I have `a string example = "this site holds all the examples from The Java Developers Almanac and more. Copy and paste these examples directly into your applications"
after token and do some i want on string example i have arraylist like :
ArrayList <token > arl = " "this site holds ", "holds all the examples ", "the examples from The Java Developers", " Copy and paste " )
"this site holds ", i know position start and end in string test : star = 1 end = 3 " holds all the examples ", i know position stat = 3 end = 6, "the examples from The Java Developers", i know position stat = 5 end =10, "Copy and paste" i know position stat = 14 end = 17,
we can see,some element in arl overlaping :"this site holds ","holds all the examples ","the examples from The Java Developers".
The problem here is how can i merge overlaping element to recived arraylist like
ArrayList result ="" this site holds all the examples from The Java Developers","" Copy and paste"";
Here my code : but it only merge fist elecment if check is element overloaping
public ArrayList<TextChunks> finalTextChunks(ArrayList<TextChunks> textchunkswithkeyword) {
ArrayList<TextChunks > result = (ArrayList<TextChunks>) textchunkswithkeyword.clone();
//System.out.print(result.size());
int j;
for(int i=0;i< result.size() ;i++) {
int index = i;
if(i+1>=result.size()){
break;
}
j=i+1;
if(result.get(i).checkOverlapingTwoTextchunks(result.get(j))== true) {
TextChunks temp = new TextChunks();
temp = handleOverlaping(textchunkswithkeyword.get(i),textchunkswithkeyword.get(j),resultSearchEngine);
result.set(i, temp);
result.remove(j);
i = index;
continue;
}
}
return result;
}
}
Thanks in avadce
-
I'm not sure that I understand what you're asking for. Could you clarify your question? Perhaps by using a sample string that doesn't look like part of a question?jasonmp85– jasonmp852010年06月02日 04:25:55 +00:00Commented Jun 2, 2010 at 4:25
-
Sory because my english weak, i have been edit my question , hope you can understand !tiendv– tiendv2010年06月02日 04:44:56 +00:00Commented Jun 2, 2010 at 4:44
1 Answer 1
The following should do it or at least illustrates an idea for merging the chunks. Basically I'm destroying the existing chunks and recreate new ones. Sounds horrible but simplifies a lot. I just store the words in a List and iterate over that word list to build new (merged!) chunks.
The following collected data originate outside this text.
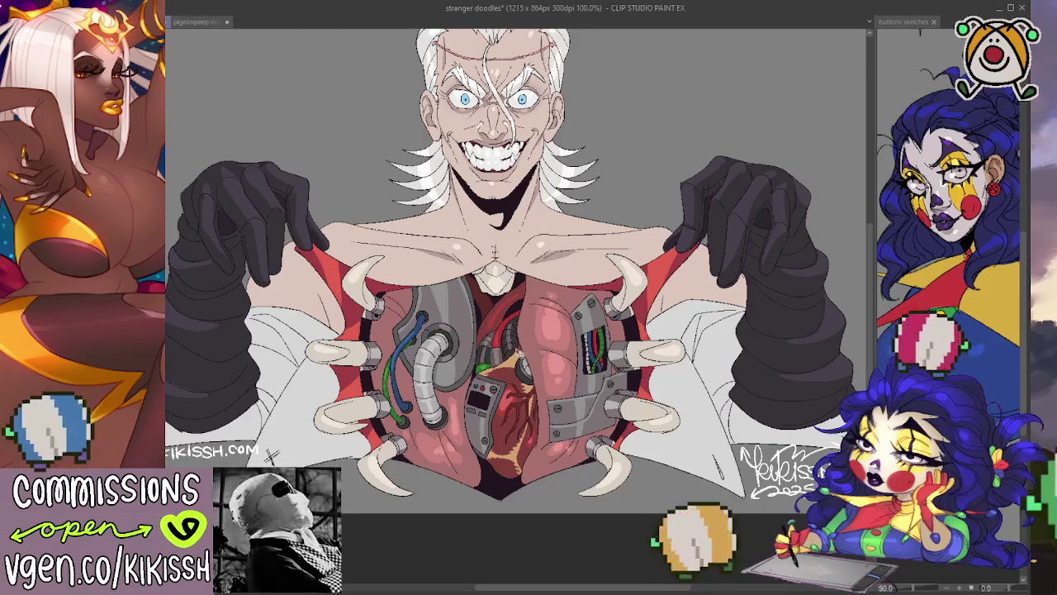
{"action": "mouse_move", "coordinate": [507, 327]}
{"action": "left_mouse_down"}
{"action": "mouse_move", "coordinate": [500, 357]}
{"action": "mouse_move", "coordinate": [446, 379]}
{"action": "left_mouse_up"}
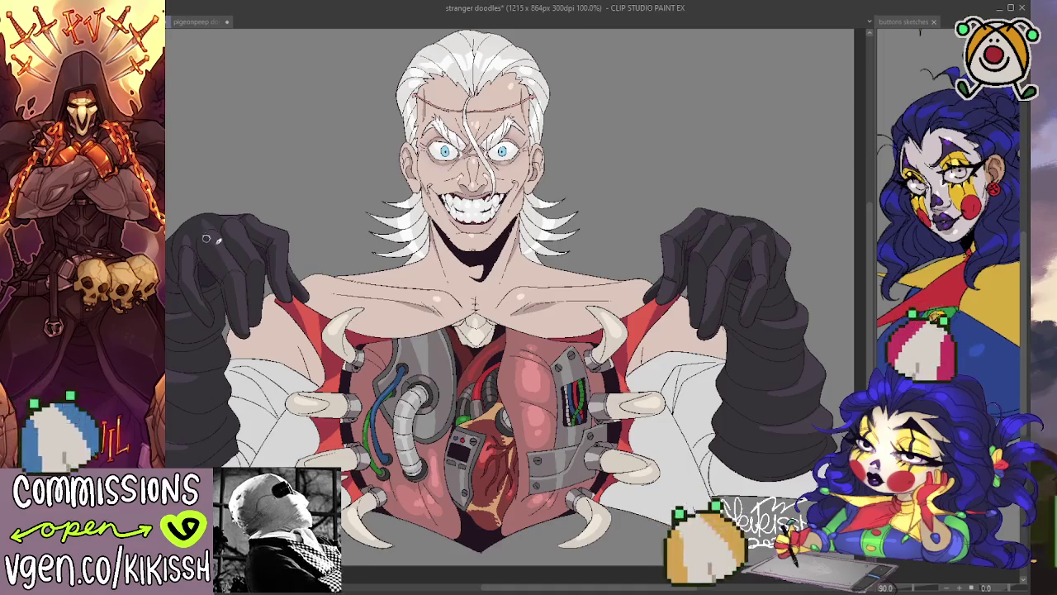
Dab three white highlight dots onto the gloves and save the file
{"action": "left_click", "coordinate": [239, 311]}
{"action": "left_click", "coordinate": [737, 246]}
private List<TextChunks> finalTextChunks(List<TextChunks> textchunkswithkeyword) {
private List<TextChunks> result = new ArrayList<TextChunk>();
private List<String> wordList = new ArrayList<String>();
// store all words in an arraylist, words are stored at their correct positions,
// ignored words from the original text are represented by null entries
for (TextChunks chunk : textchunkswithkeyword) {
int start = chunk.getStartTextchunks();
List<Token> tokens = chunk.getTokens(); // TODO - implement getTokens() in TextChunks class
for (int i = 0; i < tokens.length; i++) {
wordList.set(start+i, tokens.get(i).toString()); // TODO - overwrite toString() in Token class
}
}
// recreate the chunks
int start = 0;
boolean isChunk = false;
StringBuilder chunkBuilder;
for (int i = 0; i < wordList.size(); i++) {
String word = wordList.get(i);
if (word == null) {
if (isChunk) {
// end of chunk detected
TextChunk chunk = new TextChunk(chunkBuilder.toString().split(" "), start, i);
result.add(chunk);
isChunk = false;
} else {
// do nothing
}
} else {
if (isChunk) {
// chunk gets longer by one word
chunkBuilder.append(" ").append(word);
} else {
// new chunk starts here
chunkBuilder = new StringBuilder(word);
start = i;
isChunk = true;
}
}
if (isChunk) {
// create and add the last chunk
TextChunks chunk = new TextChunk(chunkBuilder.toString(), start, wordList.size()-1);
result.add(chunk);
}
return result;
}
(Warning - absolutely not tested, I have neither an IDE nor a compiler at hand)
EDIT
changed the code - you said, that the TextChunk class holds a token (words?) array. It was just three simple modifications.
EDIT 2
Final edit - I partially adapted my code to your classes. What you need to do:
- implement a getTokens() method in TextChunks that simply returns the
arrt
field - implement a TextChunks constructor that takes a String (with space-separated words), the start and the end. Your
Token
class already provides a static method to convert the String in an arraylist of tokens - overwrite toString() method in
Token
class so that simply returns the token String.